■ **Work instructions**: Return the data below exactly, minus the pictures.

____ Dataset records

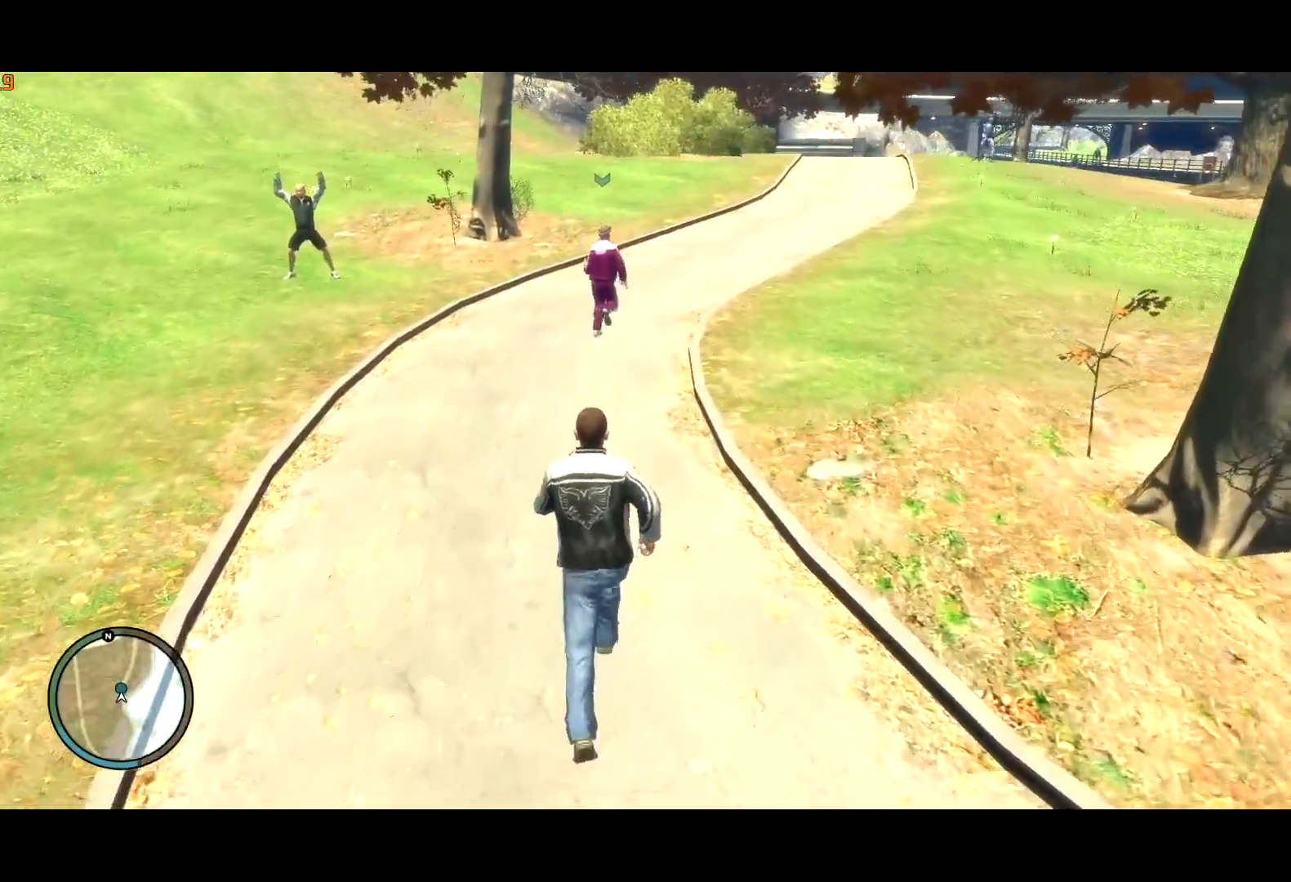
{"keys": ["w"], "mouse": [], "events": []}
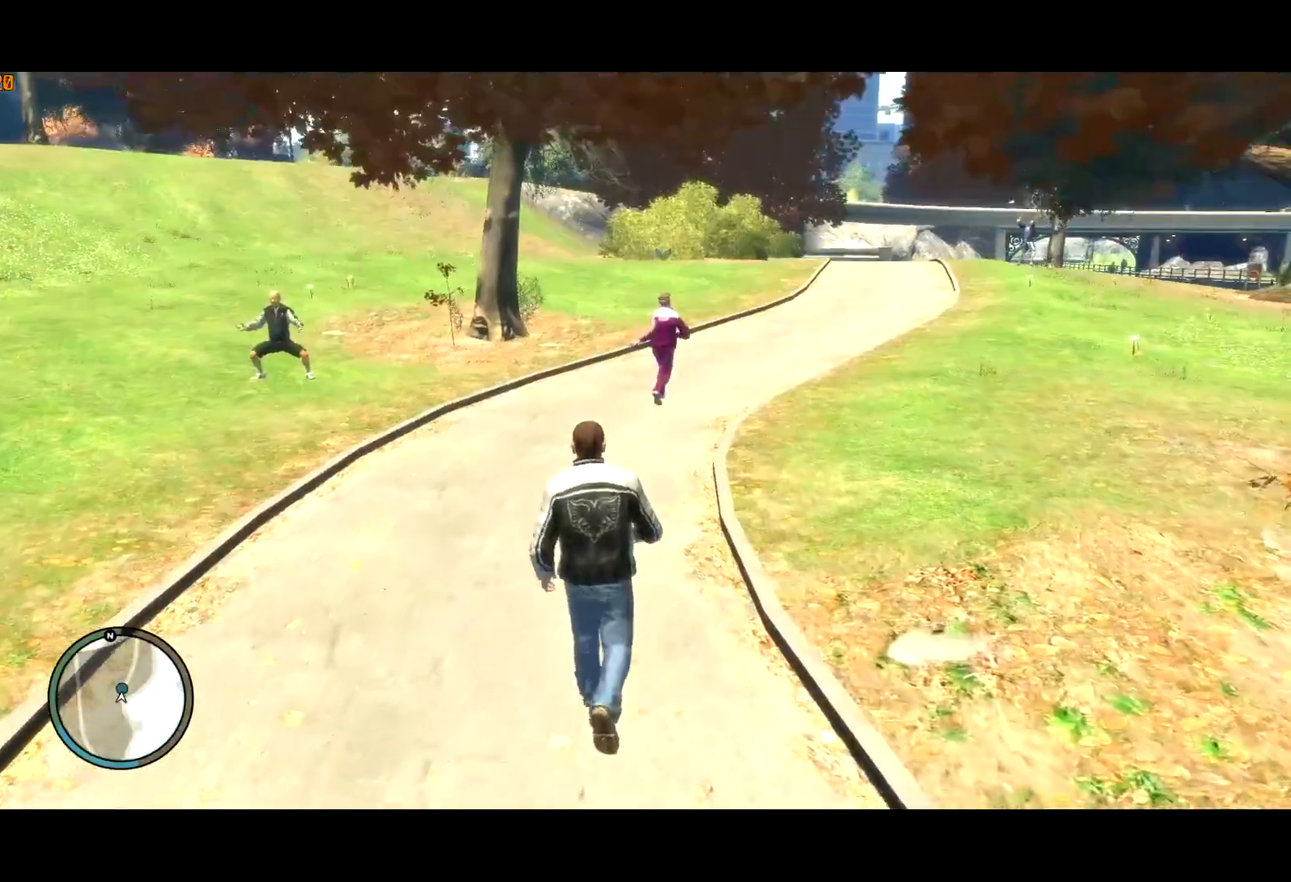
{"keys": ["w"], "mouse": [], "events": [[167, "shift", "down"], [267, "shift", "up"]]}
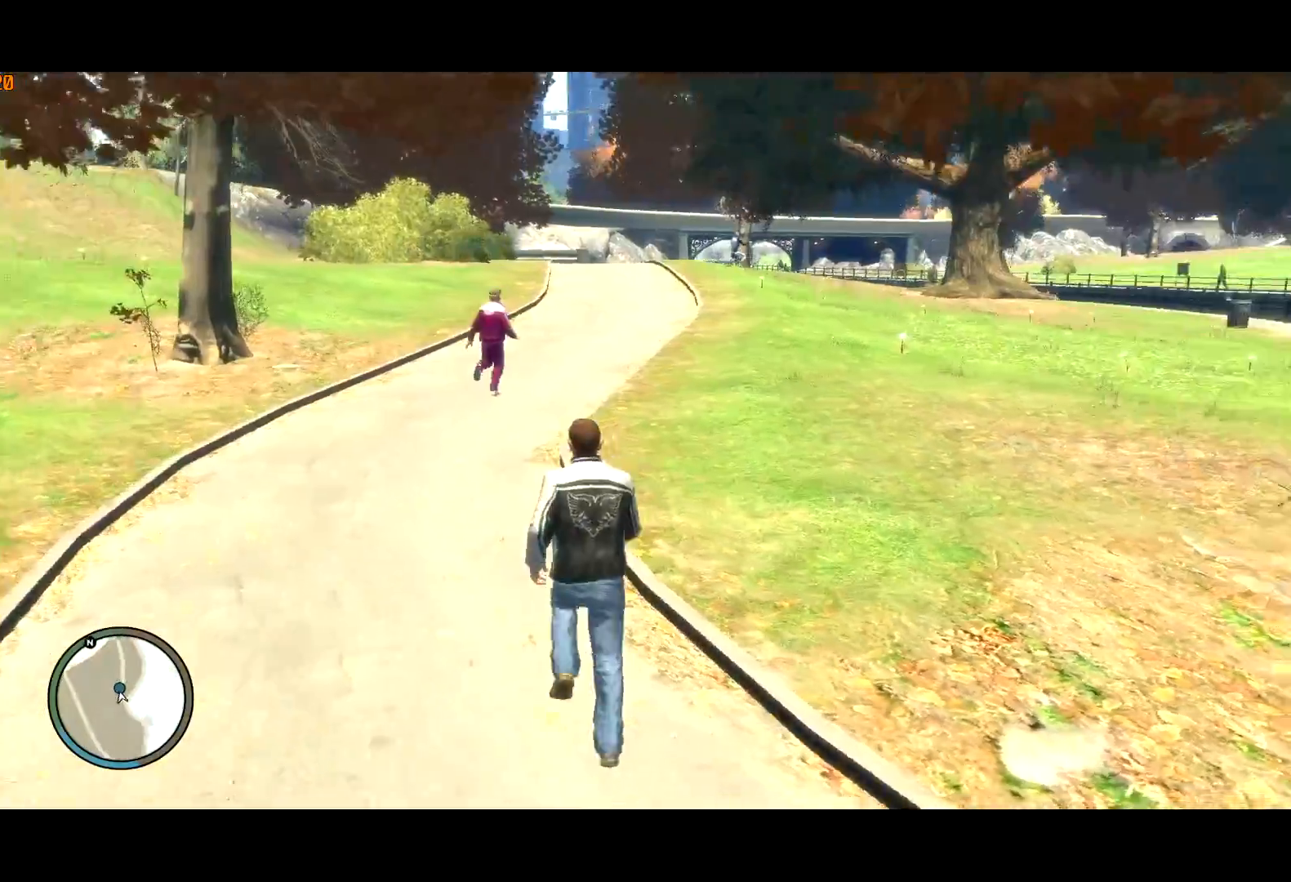
{"keys": ["w"], "mouse": [], "events": [[100, "shift", "down"], [134, "shift", "up"]]}
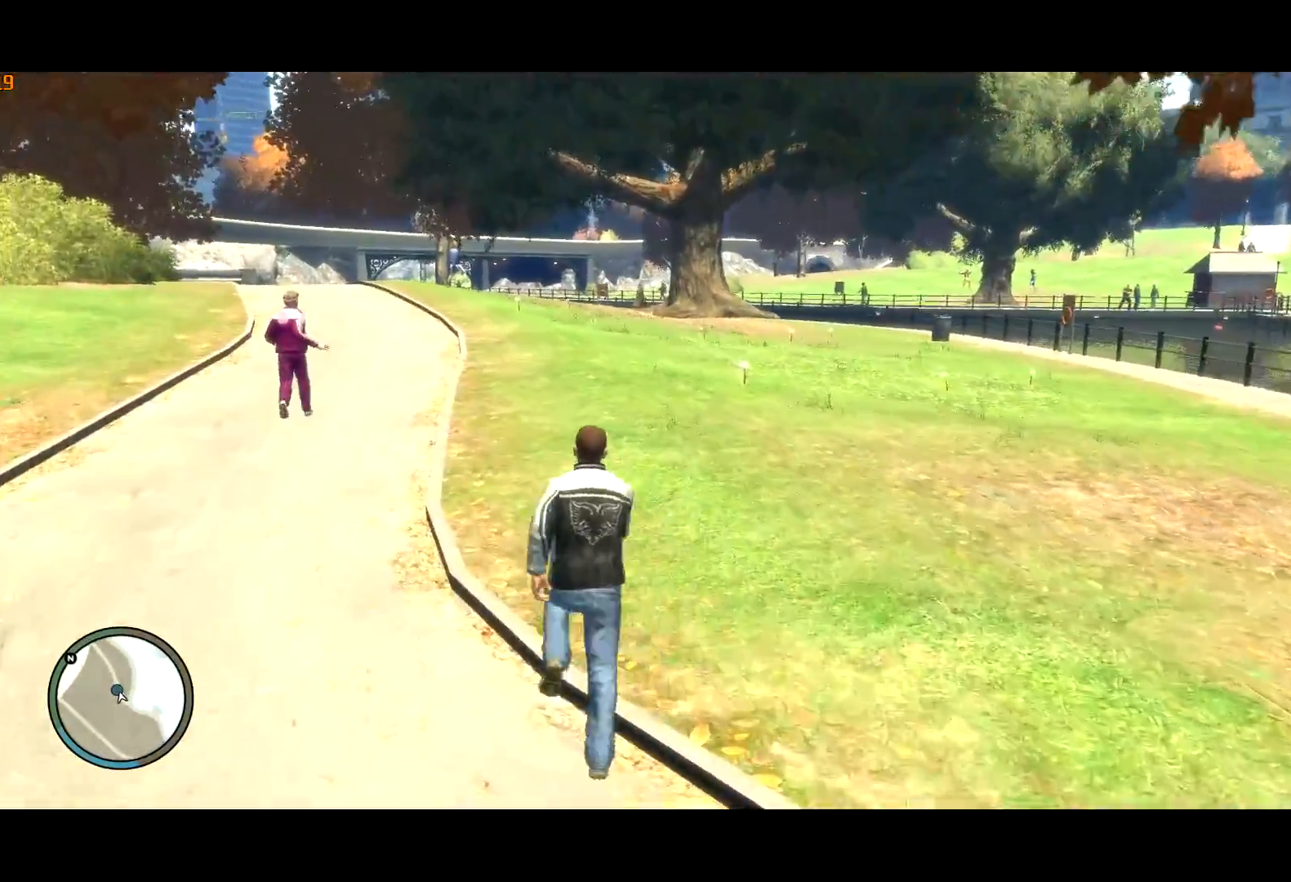
{"keys": ["w"], "mouse": [], "events": []}
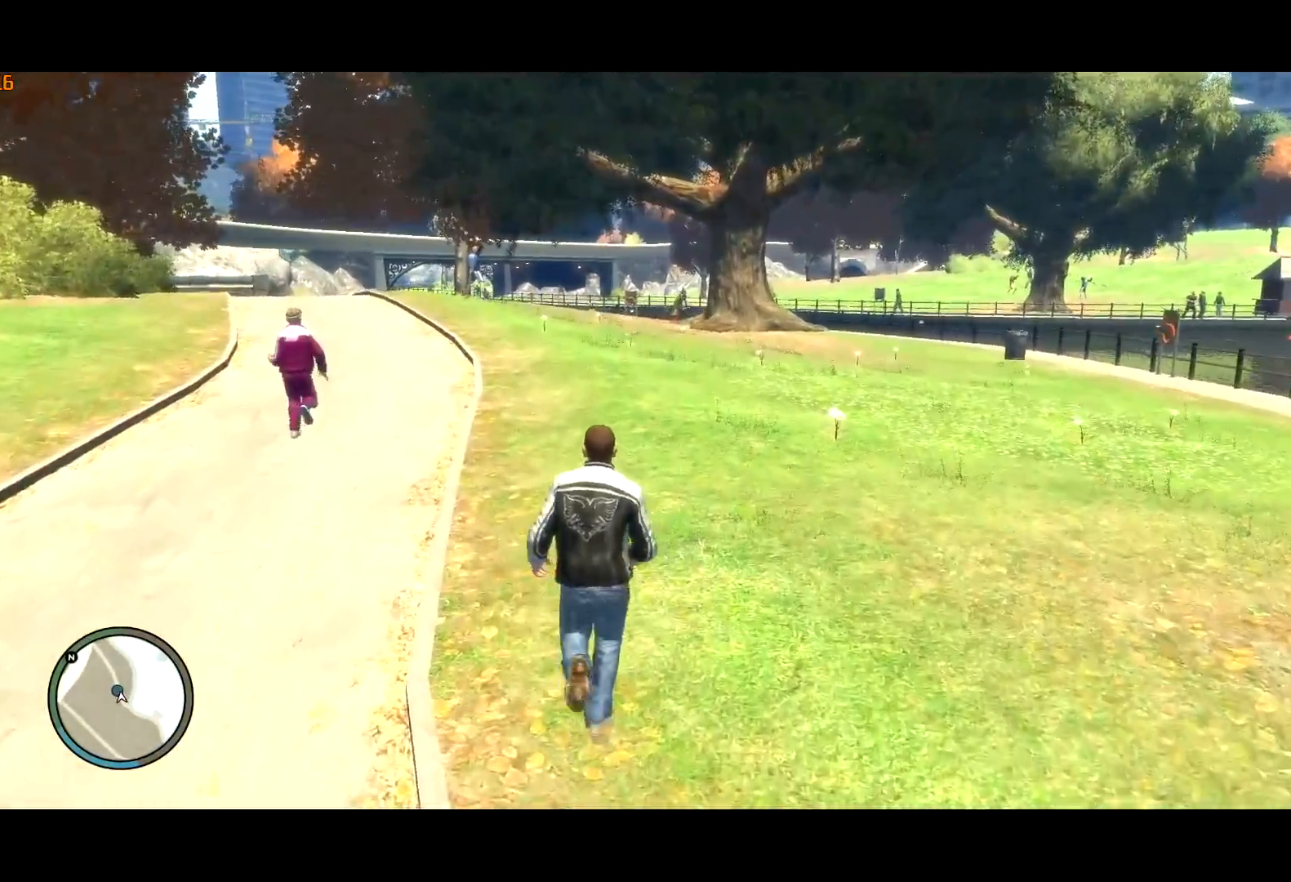
{"keys": ["w"], "mouse": [], "events": []}
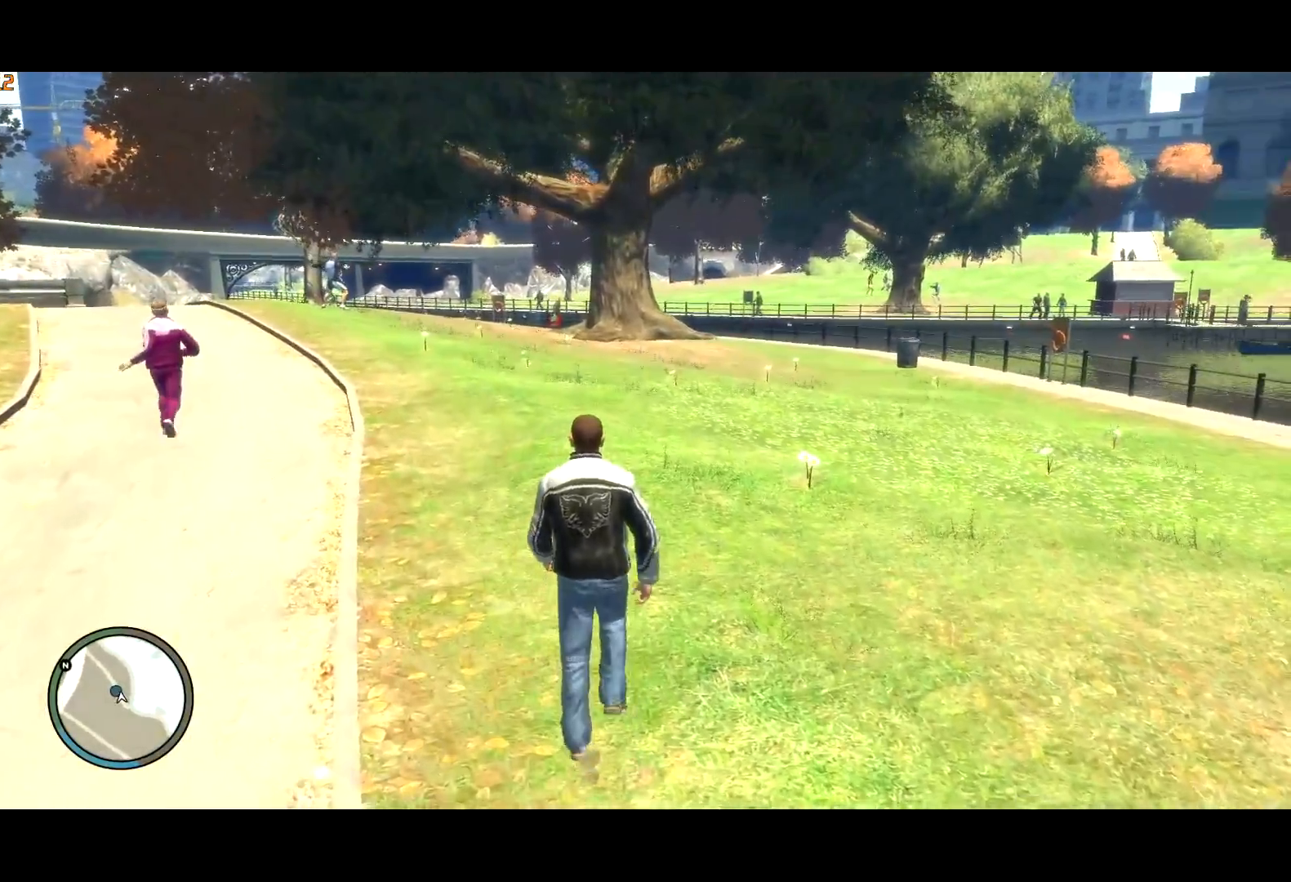
{"keys": ["shift", "w"], "mouse": [], "events": [[384, "shift", "down"]]}
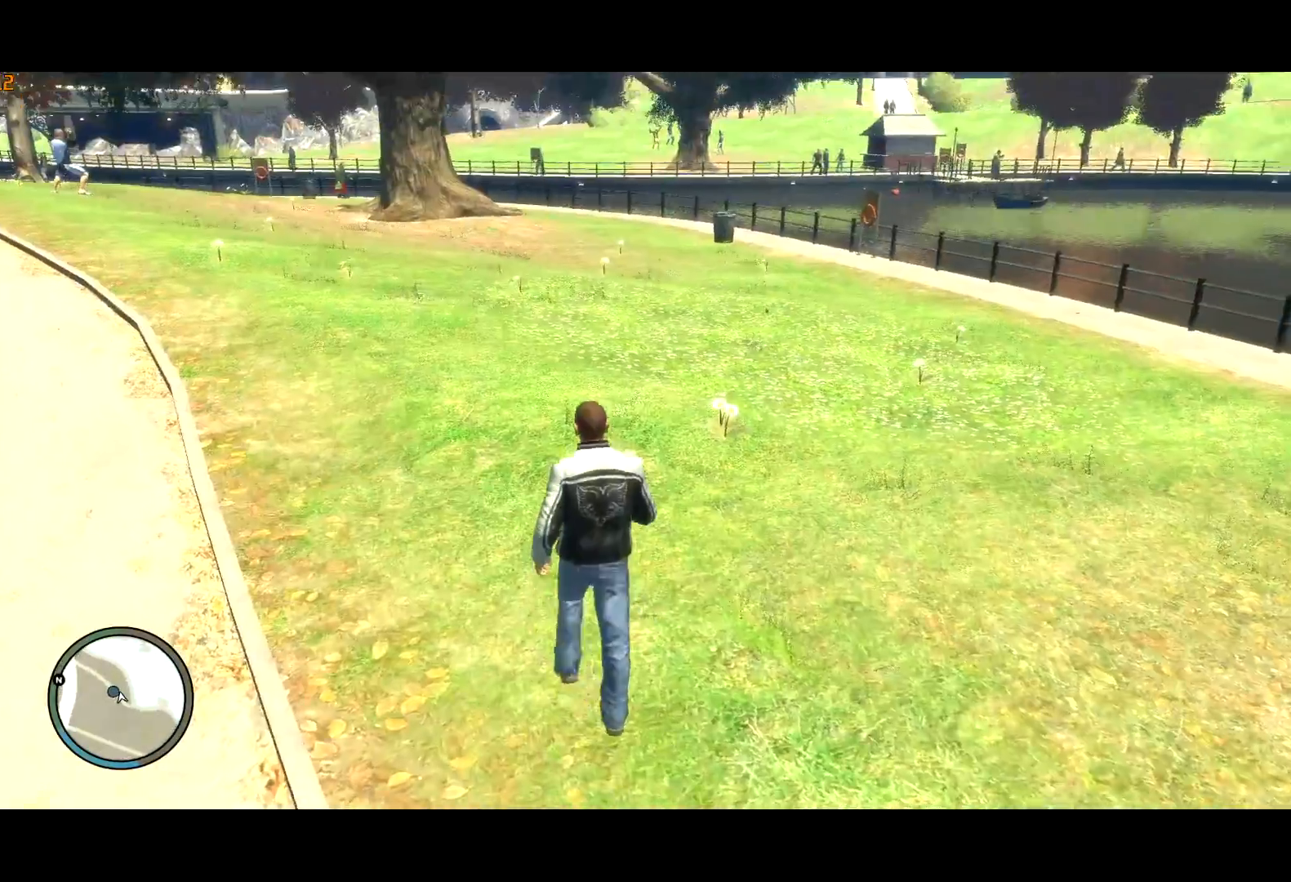
{"keys": ["d", "w"], "mouse": [], "events": [[17, "shift", "up"], [434, "d", "down"]]}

________

■ **Written answer**:
{"keys": ["w"], "mouse": [], "events": []}
{"keys": ["w"], "mouse": [], "events": [[167, "shift", "down"], [267, "shift", "up"]]}
{"keys": ["w"], "mouse": [], "events": [[100, "shift", "down"], [134, "shift", "up"]]}
{"keys": ["w"], "mouse": [], "events": []}
{"keys": ["w"], "mouse": [], "events": []}
{"keys": ["shift", "w"], "mouse": [], "events": [[384, "shift", "down"]]}
{"keys": ["d", "w"], "mouse": [], "events": [[17, "shift", "up"], [434, "d", "down"]]}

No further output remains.